Her comments come after the high-profile cases involving metal-on-metal hip replacement implants and the PiP breast implant scandal. In the case of the hip implants, thousands of UK patients were given the devices, which were later found to poison the body, with failure rates of up to 50% in some cases. The PiP implants were found to have been made from industrial silicone instead of approved medical-grade materials, with the manufacturer altering the formula since the original regulatory approval was given.

Creating a system that causes unnecessary delays in products coming into the market will harm patients by limiting access to new treatments

The planned rewrite is the first time the regulations have been updated since the directives were first passed during the 1990s. The original rules, written to protect the commercial interests of manufacturers, meant that all clinical evidence gathered in the development and testing of medical devices, and the details of adverse reactions linked to them, could be kept behind closed doors.

The improvements, it is hoped, will help to strike a fairer balance between encouraging the continued development of new medical technologies and enabling clinicians and patients to make more informed choices by introducing rules similar to those that already apply to the pharmaceutical market, where manufacturers have to make data from clinical trials public after drugs are licensed.

During the EU debate, members called for improvements to the current system for approving devices via Notified Bodies, which are independent third-party organisations whose job it is to award CE mark approval and to carry out a conformity assessment for medium and high-risk equipment. In the wake of the PiP scandal, the spotlight fell on these organisations, with criticism that they were operating to different standards across Europe and that their decisions and actions were not being properly scrutinised.

Irish MEP, Mairead McGuinness, said many Notified Bodies did not have the competence, expertise or the resources to scrutinise products in more detail and called for the panels to be strengthened ‘in order to make sure we have experts in place’.

And Germany’s Holger Krahmer added: “It is essential to avoid competition between notified bodies as companies look for who is the cheapest.”

On the issue of pre-market authorisation, he said: “Every centralised decision we take has to be thought about twice.” But he spoke in favour of ‘increasing the quality’ of Notified Bodies.

There was also calls for improvements to tracking and traceability to avoid a repeat of the PiP scandal where it was not immediately known how many women were affected and where they could be located.

We need to make sure inspections are being carried out without being requested and that products are traceable

European Conservatives and Reformists Group member, Denmark’s Anna Rosbach, speaking on behalf of UK party colleague, Marina Yannakoudakis, said: "We need to make sure inspections are being carried out without being requested and that products are traceable". On the issue of reprocessing, she added: “It is very important that responsibility and liability are clearly defined, and this is rather missing from the EC proposal.”

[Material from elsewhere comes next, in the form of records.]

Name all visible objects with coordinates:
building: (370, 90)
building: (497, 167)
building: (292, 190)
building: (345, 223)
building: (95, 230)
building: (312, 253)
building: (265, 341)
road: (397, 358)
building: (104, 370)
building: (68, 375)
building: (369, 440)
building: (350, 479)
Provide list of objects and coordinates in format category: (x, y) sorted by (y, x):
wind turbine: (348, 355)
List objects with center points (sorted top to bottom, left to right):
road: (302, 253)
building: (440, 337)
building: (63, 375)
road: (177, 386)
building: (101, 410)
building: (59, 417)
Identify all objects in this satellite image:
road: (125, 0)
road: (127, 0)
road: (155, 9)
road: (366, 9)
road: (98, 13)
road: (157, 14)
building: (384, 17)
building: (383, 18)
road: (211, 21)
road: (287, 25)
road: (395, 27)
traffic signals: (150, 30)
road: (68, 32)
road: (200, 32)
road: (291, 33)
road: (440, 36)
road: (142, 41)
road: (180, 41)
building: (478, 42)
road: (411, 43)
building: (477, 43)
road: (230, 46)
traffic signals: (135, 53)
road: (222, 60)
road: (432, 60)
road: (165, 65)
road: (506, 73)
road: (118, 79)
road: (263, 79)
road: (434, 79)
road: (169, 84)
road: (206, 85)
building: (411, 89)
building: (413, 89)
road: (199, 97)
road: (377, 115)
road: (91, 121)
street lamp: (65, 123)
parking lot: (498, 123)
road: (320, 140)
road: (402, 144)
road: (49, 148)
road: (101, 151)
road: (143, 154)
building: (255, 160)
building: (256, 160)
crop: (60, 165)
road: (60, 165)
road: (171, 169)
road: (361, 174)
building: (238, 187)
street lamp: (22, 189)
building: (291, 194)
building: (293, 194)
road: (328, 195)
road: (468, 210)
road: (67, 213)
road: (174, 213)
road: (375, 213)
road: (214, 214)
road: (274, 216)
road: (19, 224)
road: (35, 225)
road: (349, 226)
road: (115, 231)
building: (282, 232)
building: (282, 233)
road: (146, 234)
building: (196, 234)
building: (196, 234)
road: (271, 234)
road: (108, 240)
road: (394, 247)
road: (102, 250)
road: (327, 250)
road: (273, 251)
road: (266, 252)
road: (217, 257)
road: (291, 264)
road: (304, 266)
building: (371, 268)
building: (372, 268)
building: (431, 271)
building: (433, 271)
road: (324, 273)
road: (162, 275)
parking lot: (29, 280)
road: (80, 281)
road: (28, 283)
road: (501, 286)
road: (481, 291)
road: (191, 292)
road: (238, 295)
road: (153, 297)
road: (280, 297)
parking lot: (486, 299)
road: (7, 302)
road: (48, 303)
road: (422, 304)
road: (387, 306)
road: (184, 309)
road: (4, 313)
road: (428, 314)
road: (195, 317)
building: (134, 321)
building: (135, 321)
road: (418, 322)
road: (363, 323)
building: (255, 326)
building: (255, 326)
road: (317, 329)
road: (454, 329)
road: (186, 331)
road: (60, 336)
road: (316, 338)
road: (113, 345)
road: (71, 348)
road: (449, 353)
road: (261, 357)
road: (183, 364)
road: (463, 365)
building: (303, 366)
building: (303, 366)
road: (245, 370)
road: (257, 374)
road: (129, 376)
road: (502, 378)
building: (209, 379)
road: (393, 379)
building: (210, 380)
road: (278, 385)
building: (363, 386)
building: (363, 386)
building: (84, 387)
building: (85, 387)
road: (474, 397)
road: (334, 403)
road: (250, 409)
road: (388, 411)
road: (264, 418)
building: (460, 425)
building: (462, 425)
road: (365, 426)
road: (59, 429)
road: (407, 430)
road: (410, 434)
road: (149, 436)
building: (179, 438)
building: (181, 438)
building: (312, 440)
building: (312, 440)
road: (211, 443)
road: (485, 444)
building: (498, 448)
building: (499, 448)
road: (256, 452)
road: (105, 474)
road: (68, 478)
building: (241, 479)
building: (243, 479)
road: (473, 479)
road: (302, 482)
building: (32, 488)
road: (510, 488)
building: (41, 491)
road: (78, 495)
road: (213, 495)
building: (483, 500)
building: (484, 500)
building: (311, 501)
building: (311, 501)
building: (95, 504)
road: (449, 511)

Changes to the rules are being supported by industry. Mike Kreuzer, executive director of technical and regulatory affairs for the trade body, the Association for British Healthcare Industries (ABHI), said: “The medical device industry has long called for the overhaul of the medical device directives. Recently a number of high-profile events have shaken public confidence in the system and it is crucial that both industry and policymakers begin rebuilding this trust by improving the system and ensuring that issues such as the PiP scandal never happen again.”

But he warned: “At the same time as tightening up the system and improving issues such as transparency and vigilance, policymakers must also make sure that patients are able to access innovative new treatments at the appropriate time. Creating a system that causes unnecessary delays in products coming into the market will harm patients by limiting access to new treatments.”

The new EU legislation will go to a vote in June.